Quiso ver la habitación donde murió su madre, la única de la casa. La cama, donde en noches tormentosas ella le permitía dormir a su lado y alejar los temores, ya no estaba. La punzada le golpeó de nuevo y algo subió a sus ojos, pero él lo domeñó con empeño. Fue al sitio sin señal donde tantos años atrás enterró a Cuito y puso una mano sobre la tierra inclemente, buscando un latir desvanecido. Nadie sabía que allí se ocultaba un poso de sí mismo. Luego salieron. Su hijo y unos guajes se mantenían apartados mirándose con recelo por entre los interminables copos, la desconfianza sumada de los años distantes, dos mundos que el destino decidió y que pudieron haber sido uno solo.

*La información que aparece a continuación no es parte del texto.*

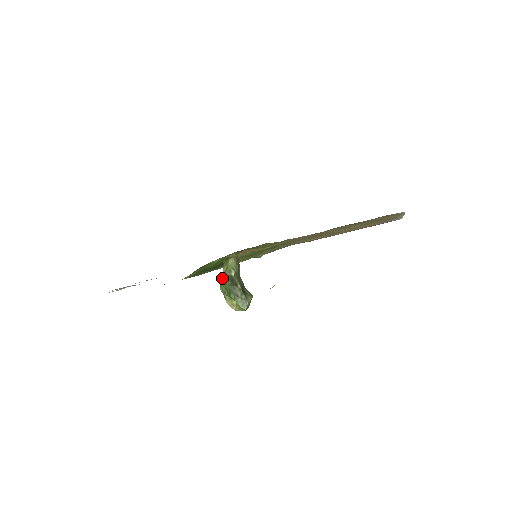
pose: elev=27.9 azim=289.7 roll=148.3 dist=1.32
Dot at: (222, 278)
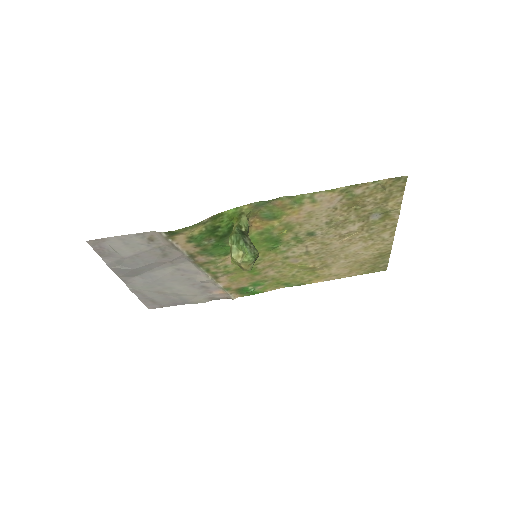
Dot at: (232, 231)
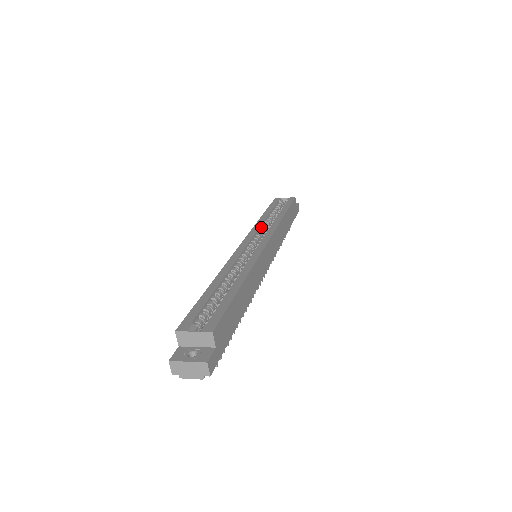
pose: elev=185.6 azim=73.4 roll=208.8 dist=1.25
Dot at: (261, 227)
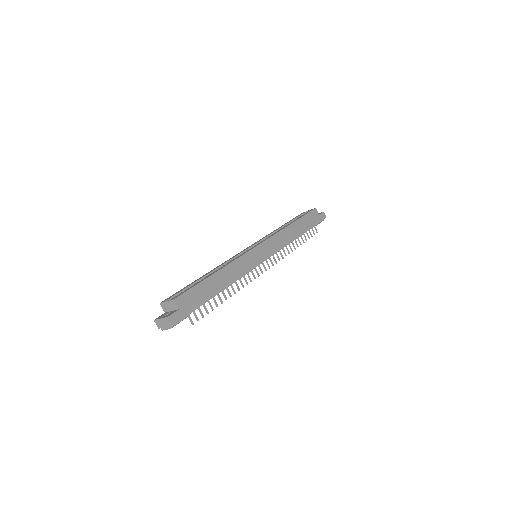
Dot at: occluded
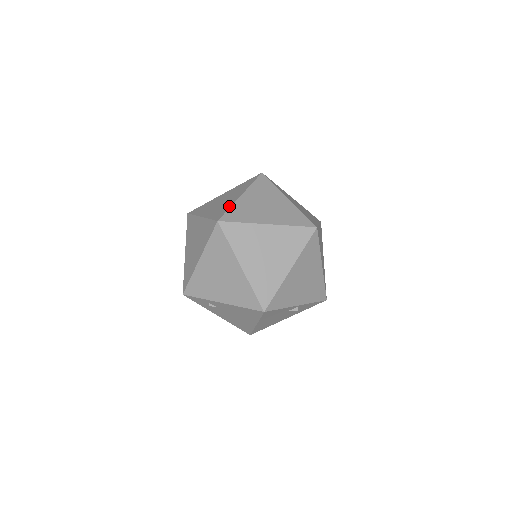
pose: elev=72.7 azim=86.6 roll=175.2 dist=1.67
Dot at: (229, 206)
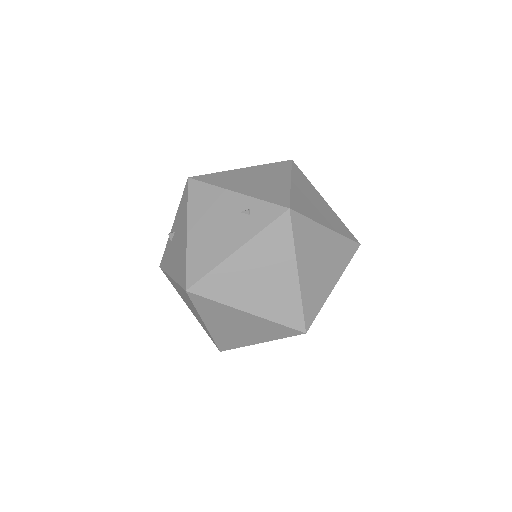
Dot at: occluded
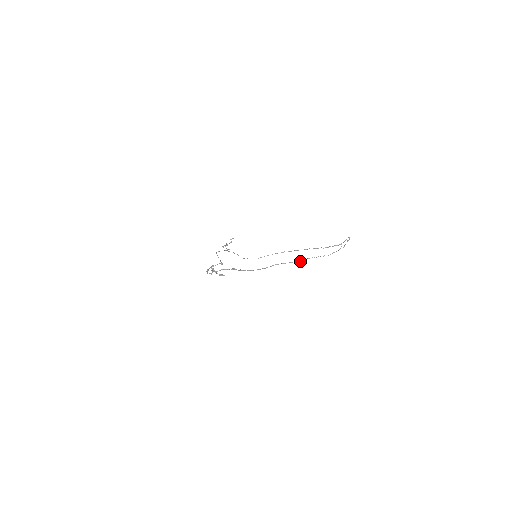
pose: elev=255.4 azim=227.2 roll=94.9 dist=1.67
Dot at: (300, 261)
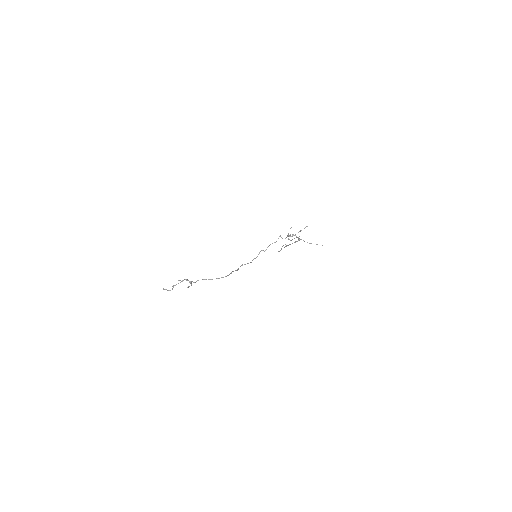
Dot at: (238, 269)
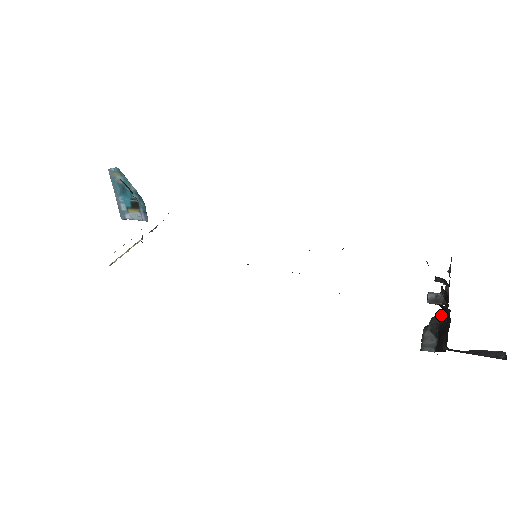
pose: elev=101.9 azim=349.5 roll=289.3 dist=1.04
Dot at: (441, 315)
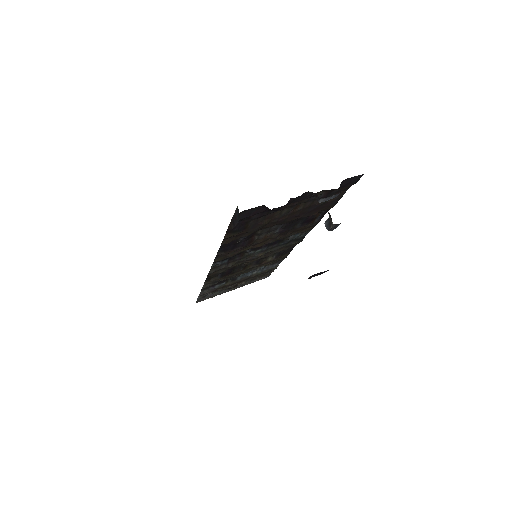
Dot at: occluded
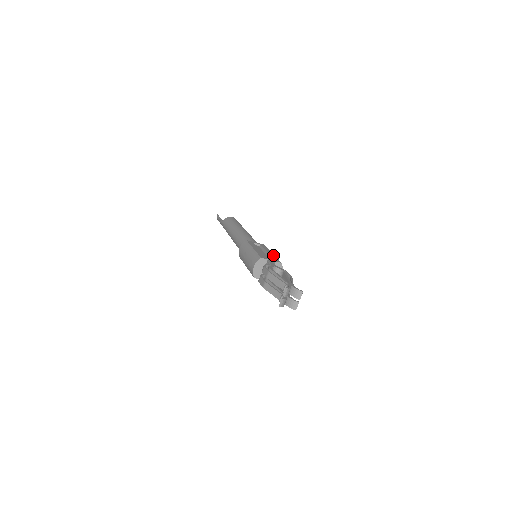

Tiempo después Ramiro dijo a Teresa que le esperara con el niño en la taberna. Cruzó la carretera y bajó al cementerio, tan pequeño que se abarcaba de una sola mirada. Como si hubiera habido un pacto fantasmal cesó de nevar. Quitó la nieve de la tumba de su madre y de sus abuelos. La tierra y el clima se habían apoderado de ella. No se podían leer las letras de la lápida arrasada por el tiempo. Buscó una pala y puso orden y limpieza en el sepulcro y en el entorno; luego lavó con la propia nieve la piedra hasta que, como un milagro, surgieron los nombres y las fechas ausentadas. Allí estaban, como cuando siendo niño los vio descender hacia el Cielo en el que ellos creyeron. Estuvo mucho tiempo sentado en soledad sin arredrarse ante el frío que campaba montado en el reiterado viento. La lápida había quedado limpia como los chorros del oro, frase que su madre repetía siempre. Quizá fuera ésa la última vez que alguien la limpiara. El tiempo y la tierra la cubrirían poco a poco y los nombres volverían a desvanecerse. Oyó el rumor de la eternidad entre los árboles de los inmutables montes de enfrente, más allá del río. Sabía ya que no volvería a ese lugar en muchos años, quizá nunca. No se entristeció. Era consciente de que la vida se alejaba cada día y que el recuerdo de los muertos, como él sería algún día, no debía suplantar la dedicación a los vivos queridos. Porque el amor y la bondad deben explicarse en vida. Pensó en su padre, en tumba desconocida y descreído del Cielo. Quizá su espíritu, a través de él, su hijo, estuviera sentado ahora a su lado mirando la tapa de piedra que ocultaba a quienes alguna vez fueron vivos amados y tuvieron un poco de la huyente felicidad.

Más tarde tomaron el autocar de vuelta. Las nubes dejaron caer el orbayu contenido y la niebla fue destruida. Llegaron a Cangas. Dormirían en la pensión y al día siguiente partirían a Madrid. Ramiro nada tenía allí y no quiso que le acompañara el recuerdo.